A new and welcome feature is the Let’s Go mechanic, where you can send your own lead Pokémon into the overworld, and it’ll passively seek out wild Pokémon to battle, and defeat them. It’s a relatively fast way to level up your own Pokémon, putting aside that EXP points are decreased when you battle with this method. But considering that you wouldn’t be constantly switching between overworld mode and the battle scene constantly, this may still be a fast way to level up your team. Also, your Let’s Go Pokémon won’t beat up shiny Pokémon with this method. Shiny hunters, rejoice! Just be warned that this style of battling doesn’t trigger evolution, so you might want to level up the old-fashioned way at some point to trigger evolution to occur.
As fans have come to expect with each new generation of Pokémon since X and Y, Scarlet and Violet introduce a new game mechanic that makes battles in Scarlet and Violet distinct, as compared to battles in other games in the franchise: Terrastilization. It’s an act which causes Pokémon to take on a crystalline appearance. The Pokémon will change its type mid-battle, and its moves gain a boost in power, depending on the type it takes on. It’s a neat little gimmick that adds spectacle to in-game battles, and is certainly something to account for for competitive players participating in competitions that allow for it.

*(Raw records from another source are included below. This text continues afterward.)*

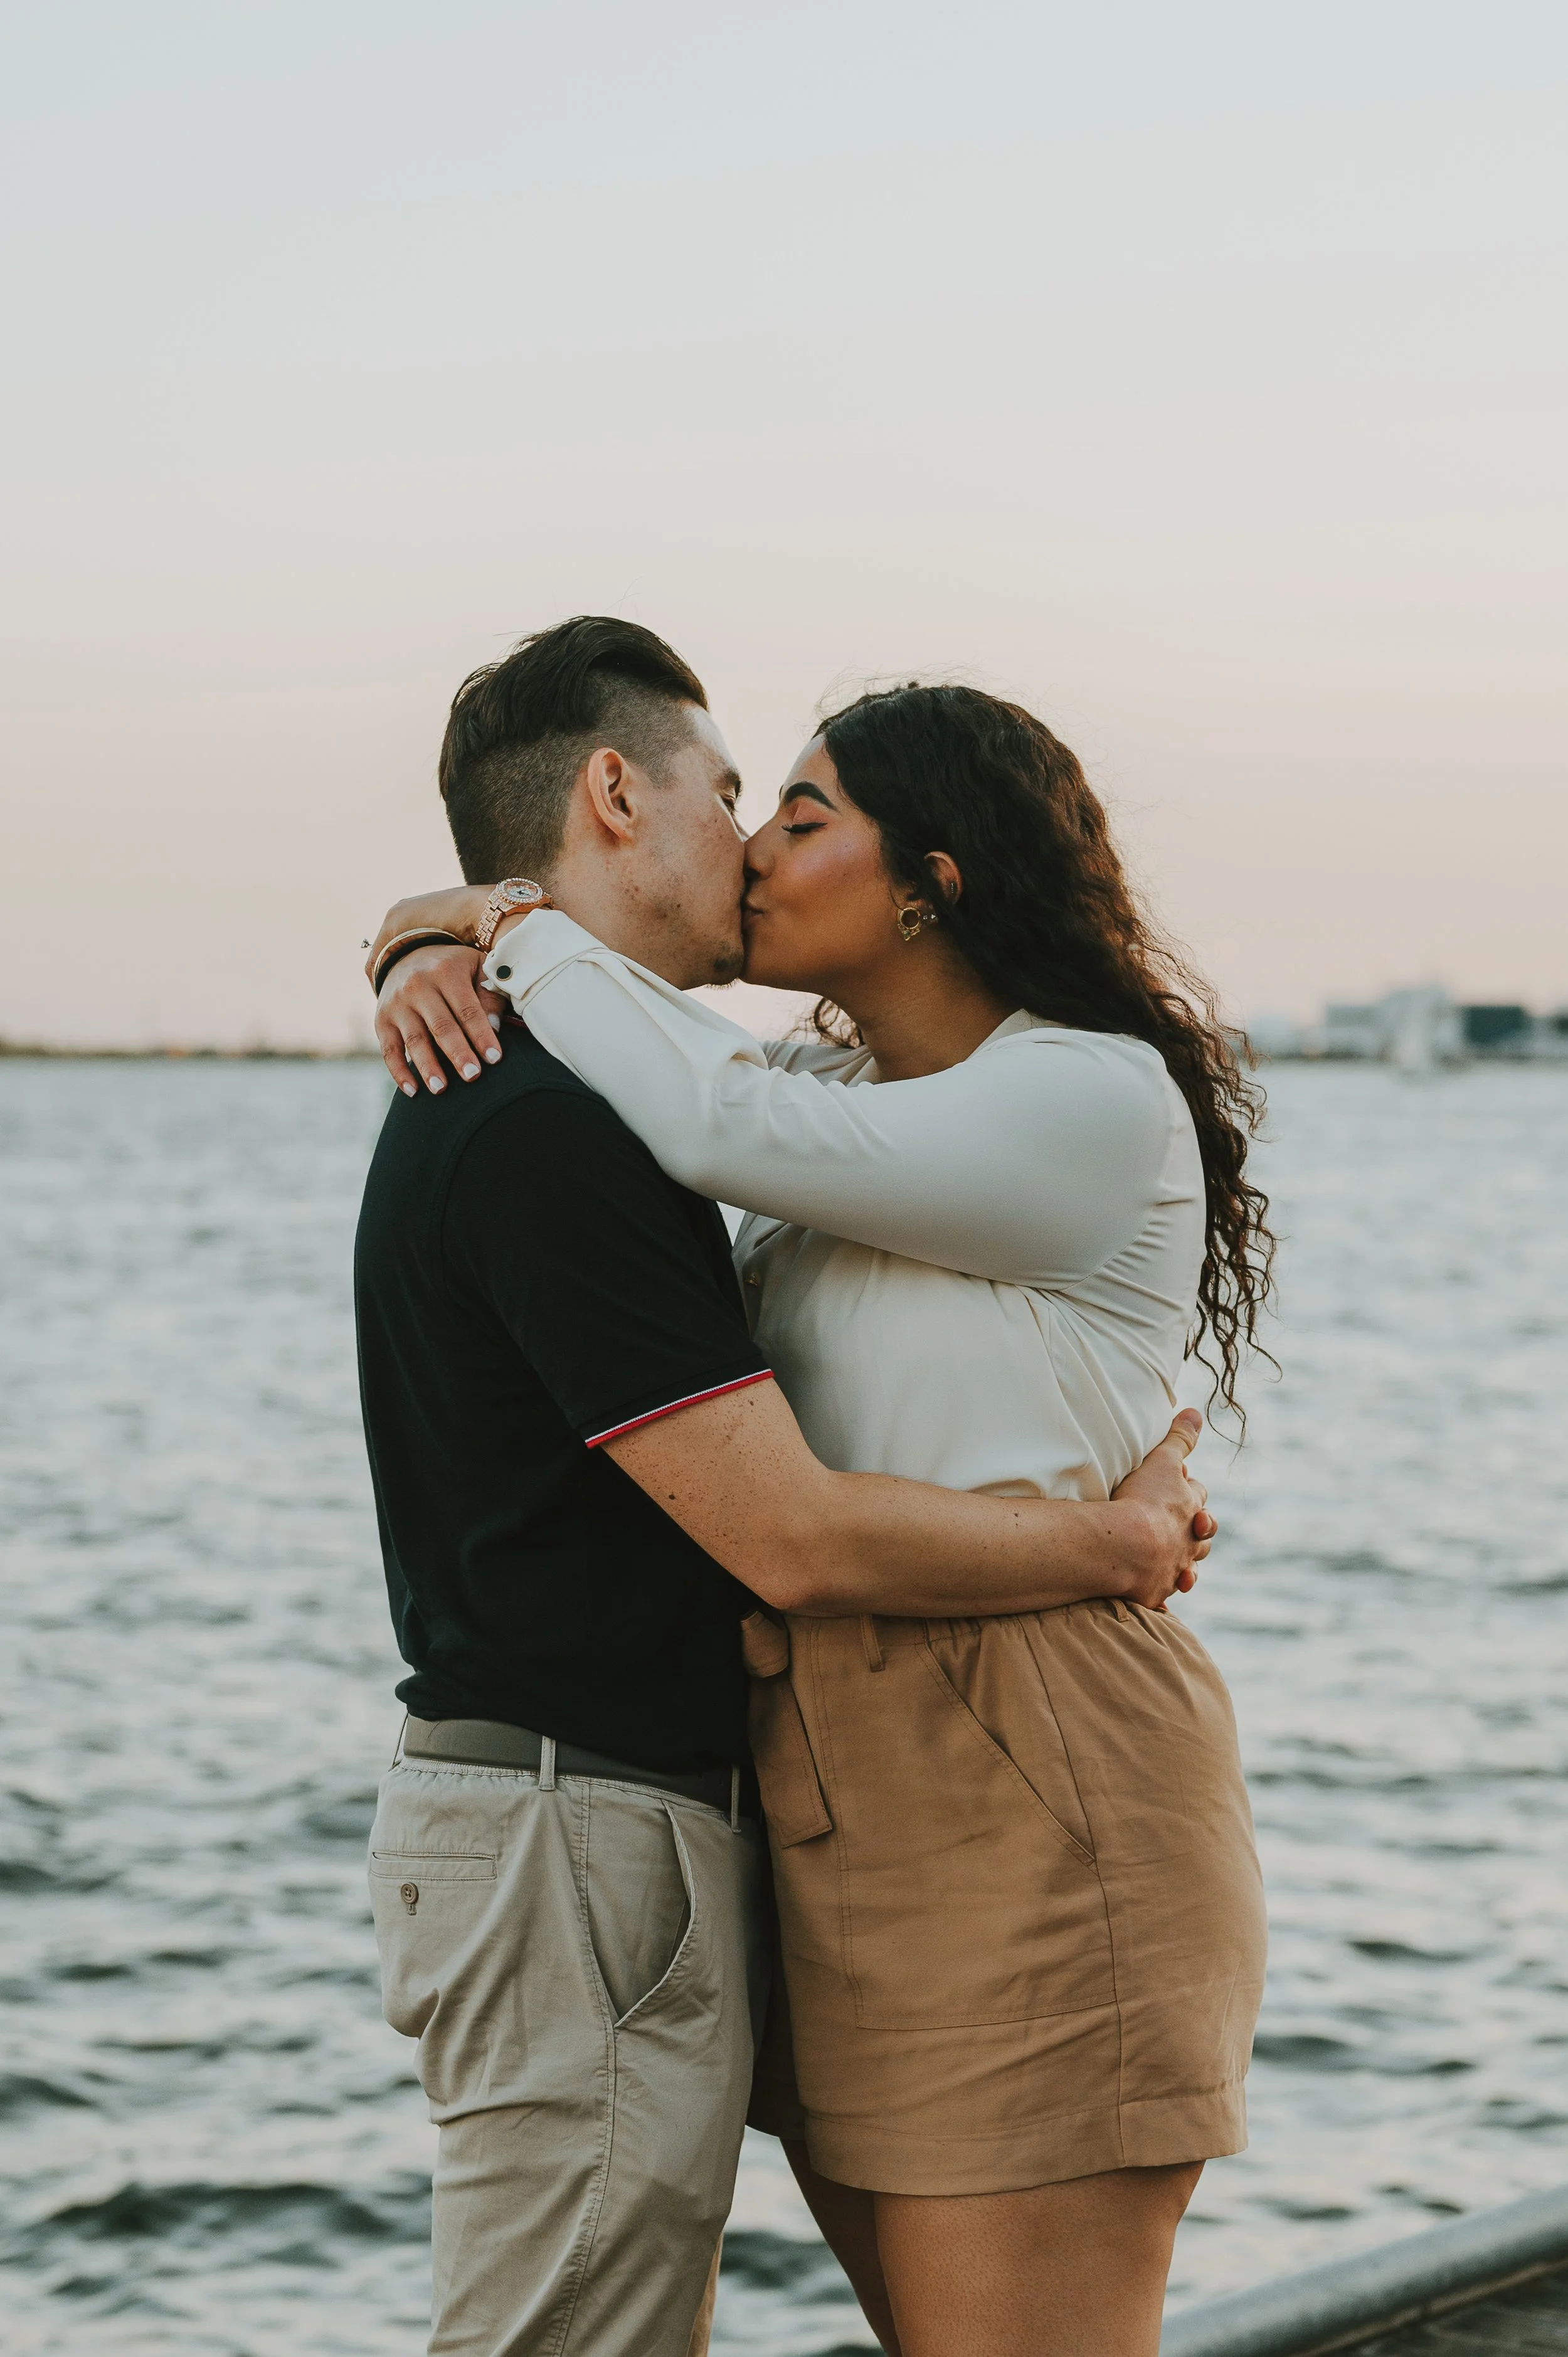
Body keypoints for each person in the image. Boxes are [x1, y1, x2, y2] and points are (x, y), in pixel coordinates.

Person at [355, 618, 1219, 2357]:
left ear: (932, 881)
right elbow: (722, 1114)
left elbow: (717, 1127)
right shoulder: (779, 1099)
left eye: (797, 811)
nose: (751, 843)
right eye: (742, 795)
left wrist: (496, 919)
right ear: (614, 790)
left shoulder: (1075, 1094)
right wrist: (425, 934)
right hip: (820, 1782)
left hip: (1023, 1760)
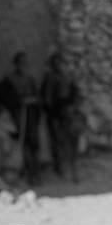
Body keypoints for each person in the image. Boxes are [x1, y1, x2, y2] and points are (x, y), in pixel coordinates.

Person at [0, 51, 42, 185]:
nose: (24, 66)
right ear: (16, 65)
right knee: (21, 144)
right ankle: (22, 172)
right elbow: (1, 95)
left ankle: (35, 173)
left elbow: (37, 97)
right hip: (17, 117)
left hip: (30, 116)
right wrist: (18, 102)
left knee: (34, 144)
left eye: (25, 63)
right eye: (21, 63)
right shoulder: (9, 80)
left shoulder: (30, 79)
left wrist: (32, 101)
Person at [41, 53, 82, 182]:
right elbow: (46, 99)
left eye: (60, 63)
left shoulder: (68, 78)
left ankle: (72, 170)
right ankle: (59, 168)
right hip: (55, 116)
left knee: (71, 144)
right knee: (56, 143)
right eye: (56, 63)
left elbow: (76, 96)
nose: (58, 66)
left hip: (68, 116)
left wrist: (72, 108)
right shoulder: (50, 79)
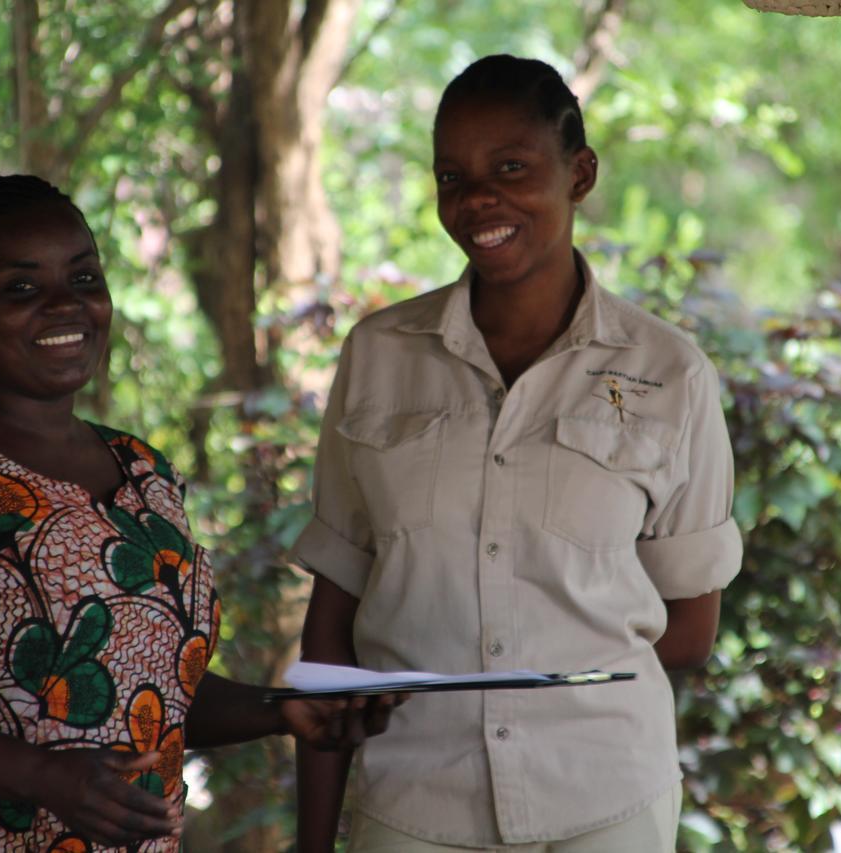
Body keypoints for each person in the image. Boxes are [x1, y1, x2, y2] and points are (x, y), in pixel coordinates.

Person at [0, 175, 398, 852]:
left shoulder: (145, 476)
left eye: (84, 277)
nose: (66, 305)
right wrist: (45, 776)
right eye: (22, 288)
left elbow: (147, 690)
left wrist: (280, 710)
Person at [293, 55, 742, 852]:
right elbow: (332, 626)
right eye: (451, 175)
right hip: (413, 801)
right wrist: (316, 835)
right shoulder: (380, 356)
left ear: (581, 172)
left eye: (511, 167)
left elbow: (691, 625)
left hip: (606, 803)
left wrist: (539, 681)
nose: (477, 199)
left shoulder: (668, 372)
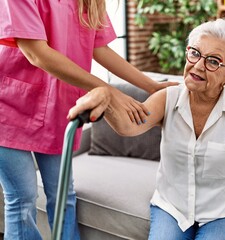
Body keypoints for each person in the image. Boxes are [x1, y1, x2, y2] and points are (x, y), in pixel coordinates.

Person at [68, 18, 225, 240]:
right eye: (195, 53)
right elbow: (128, 127)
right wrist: (105, 95)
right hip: (173, 207)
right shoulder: (168, 98)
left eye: (213, 61)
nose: (198, 65)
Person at [0, 0, 176, 239]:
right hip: (7, 108)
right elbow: (36, 53)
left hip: (56, 110)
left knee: (63, 196)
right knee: (23, 198)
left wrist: (151, 86)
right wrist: (108, 90)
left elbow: (99, 48)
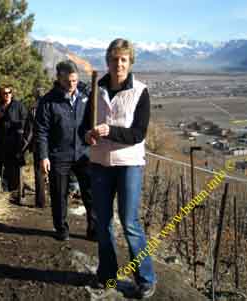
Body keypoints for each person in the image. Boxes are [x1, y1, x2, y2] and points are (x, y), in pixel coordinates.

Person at [85, 38, 156, 297]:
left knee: (129, 222)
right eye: (114, 59)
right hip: (100, 163)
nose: (118, 64)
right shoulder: (96, 89)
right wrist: (88, 136)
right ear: (108, 61)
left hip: (129, 164)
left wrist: (109, 131)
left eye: (123, 59)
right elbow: (85, 126)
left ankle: (146, 277)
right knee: (102, 222)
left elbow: (138, 133)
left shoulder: (140, 91)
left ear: (130, 62)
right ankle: (108, 275)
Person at [35, 60, 97, 241]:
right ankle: (61, 228)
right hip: (59, 154)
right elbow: (41, 132)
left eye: (75, 81)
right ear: (59, 79)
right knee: (59, 194)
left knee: (91, 193)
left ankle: (93, 229)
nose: (72, 85)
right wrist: (44, 156)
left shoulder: (86, 95)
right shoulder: (48, 102)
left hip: (84, 153)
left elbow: (92, 119)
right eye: (68, 81)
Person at [0, 84, 28, 201]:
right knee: (3, 167)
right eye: (4, 93)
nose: (7, 95)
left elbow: (25, 121)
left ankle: (18, 192)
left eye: (9, 92)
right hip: (1, 141)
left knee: (16, 168)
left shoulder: (18, 105)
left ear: (12, 93)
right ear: (0, 94)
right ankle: (8, 192)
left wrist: (23, 138)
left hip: (15, 141)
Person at [24, 86, 46, 208]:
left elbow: (30, 129)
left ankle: (40, 201)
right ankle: (57, 201)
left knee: (39, 172)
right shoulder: (51, 104)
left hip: (38, 142)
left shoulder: (33, 108)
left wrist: (25, 145)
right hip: (52, 143)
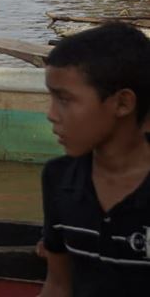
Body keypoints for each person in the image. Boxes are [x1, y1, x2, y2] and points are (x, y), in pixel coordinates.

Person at [39, 22, 150, 296]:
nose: (51, 114)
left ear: (122, 103)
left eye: (64, 99)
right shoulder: (59, 179)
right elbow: (58, 286)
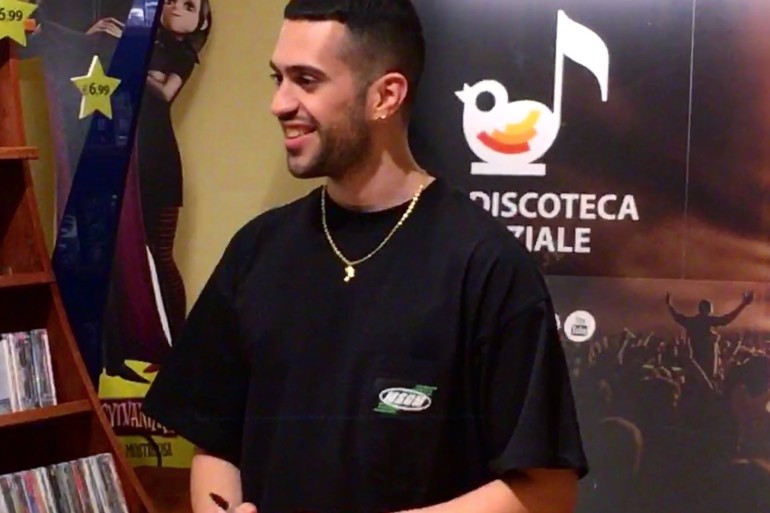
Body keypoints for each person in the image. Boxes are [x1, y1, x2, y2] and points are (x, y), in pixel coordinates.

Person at [142, 1, 588, 512]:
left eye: (306, 80)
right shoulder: (257, 250)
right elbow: (215, 442)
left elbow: (547, 490)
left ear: (385, 96)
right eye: (278, 78)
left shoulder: (486, 265)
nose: (279, 103)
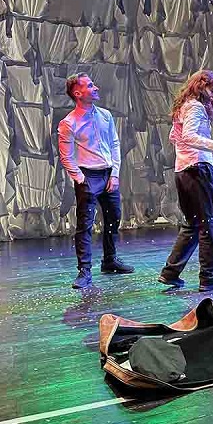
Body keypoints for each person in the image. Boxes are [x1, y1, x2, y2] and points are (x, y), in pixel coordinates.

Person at [158, 70, 213, 291]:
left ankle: (170, 273)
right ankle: (209, 278)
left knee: (192, 224)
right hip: (196, 170)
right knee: (207, 225)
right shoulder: (195, 107)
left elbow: (175, 137)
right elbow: (189, 136)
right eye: (212, 90)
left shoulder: (183, 106)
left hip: (184, 170)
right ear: (202, 87)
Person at [58, 73, 133, 290]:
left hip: (108, 173)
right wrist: (80, 179)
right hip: (88, 176)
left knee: (113, 218)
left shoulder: (105, 115)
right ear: (78, 93)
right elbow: (66, 156)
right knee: (85, 225)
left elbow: (115, 144)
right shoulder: (69, 122)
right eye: (90, 85)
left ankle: (110, 260)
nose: (96, 88)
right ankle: (84, 270)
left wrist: (115, 174)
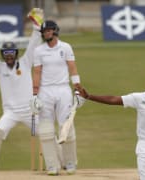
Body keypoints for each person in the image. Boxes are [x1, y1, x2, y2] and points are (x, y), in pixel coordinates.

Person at [0, 8, 44, 172]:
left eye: (11, 53)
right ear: (3, 55)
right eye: (5, 53)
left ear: (15, 53)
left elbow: (34, 44)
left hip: (30, 112)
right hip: (10, 113)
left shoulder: (26, 62)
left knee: (47, 134)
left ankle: (59, 162)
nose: (9, 56)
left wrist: (37, 28)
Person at [32, 20, 83, 175]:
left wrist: (77, 89)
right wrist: (34, 95)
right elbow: (37, 72)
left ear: (55, 31)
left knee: (66, 126)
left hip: (63, 90)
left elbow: (72, 67)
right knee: (46, 129)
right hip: (45, 91)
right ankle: (52, 165)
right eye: (44, 31)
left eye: (49, 31)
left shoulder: (65, 47)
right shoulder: (39, 50)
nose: (46, 33)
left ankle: (70, 162)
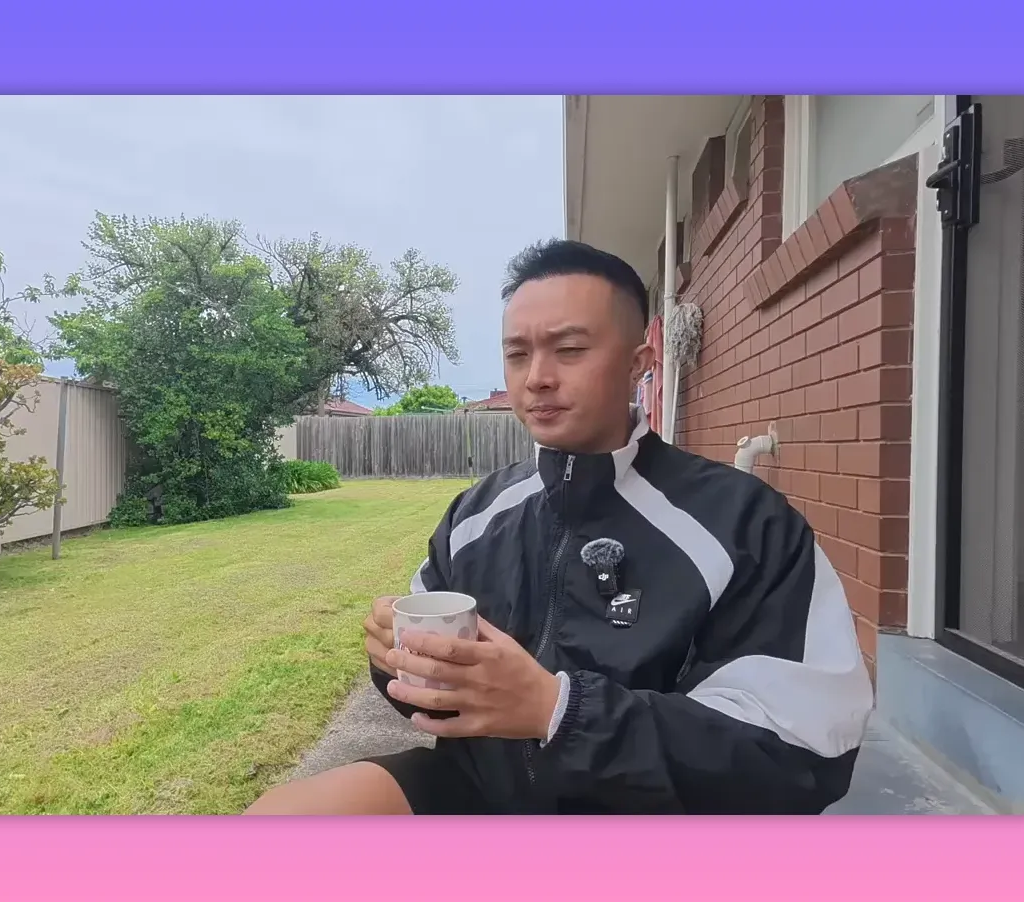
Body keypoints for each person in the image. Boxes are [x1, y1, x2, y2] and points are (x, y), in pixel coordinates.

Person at [245, 239, 874, 815]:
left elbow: (801, 753)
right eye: (517, 354)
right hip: (480, 791)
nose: (536, 376)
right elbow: (430, 699)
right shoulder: (476, 515)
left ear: (641, 361)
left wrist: (557, 711)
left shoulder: (745, 524)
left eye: (569, 350)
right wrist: (399, 663)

Aside from competitive battles, much of Scarlet and Violet’s post-game content seems to hinge on Tera Raid battles. You can find some easier ones during the main playthrough, but you’ll eventually have access to five-star raids, which pose a serious challenge to players who intend to solo them. Afterwards, players can access six-star raids, which are a lot more challenging than the raid dens in Sword/Shield. In many cases, it’ll take a team of players with specific Pokémon and specific builds to be more likely to win.
The soundtrack, by the way, is the best in the series. No question. Whether it’s the upbeat gym leader tune which is almost as good as the gym leader tune in Sword/Shield, the atmospheric environmental tunes that switches to an alternate track when mounting the ride Pokémon, the recurring leitmotif, and the bangin’ battle themes that play during a few key battles, it’s various degrees of excellent. Toby Fox’s presence may be controversial, but it’s plain that he’s a positive asset, and Pokémon’s music direction benefits huge from his input.
The game isn’t without flaws, but those mainly come down to performance issues, which make it evident that the game was rushed. Yet, this is one case where the good greatly overtakes the bad, to the point that the issues with performance are actually easy to overlook, even if they do sometimes take one out of the experience.
I suppose another complaint that one can think of is that there isn’t much of a postgame for those who aren’t terribly interested in Tera Raid battles. Because, those aside, there aren’t many post-game battles that are much of a challenge. That’s a problem that might be resolved through a future DLC package, which would be great for those who are patient and willing to spend more.
But as for the game as it is, I feel like I definitely got my money’s worth. If it weren’t for the technical issues, it wouldn’t seem out of place in the running for distinctions such as Game of the Year.
But as they are right now, Pokémon Scarlet and Violet are deserving of high recommendations, and a score of 9.5 out of 10.
But if you’re a fan of the Pokémon series, you probably already bought it. Great choice.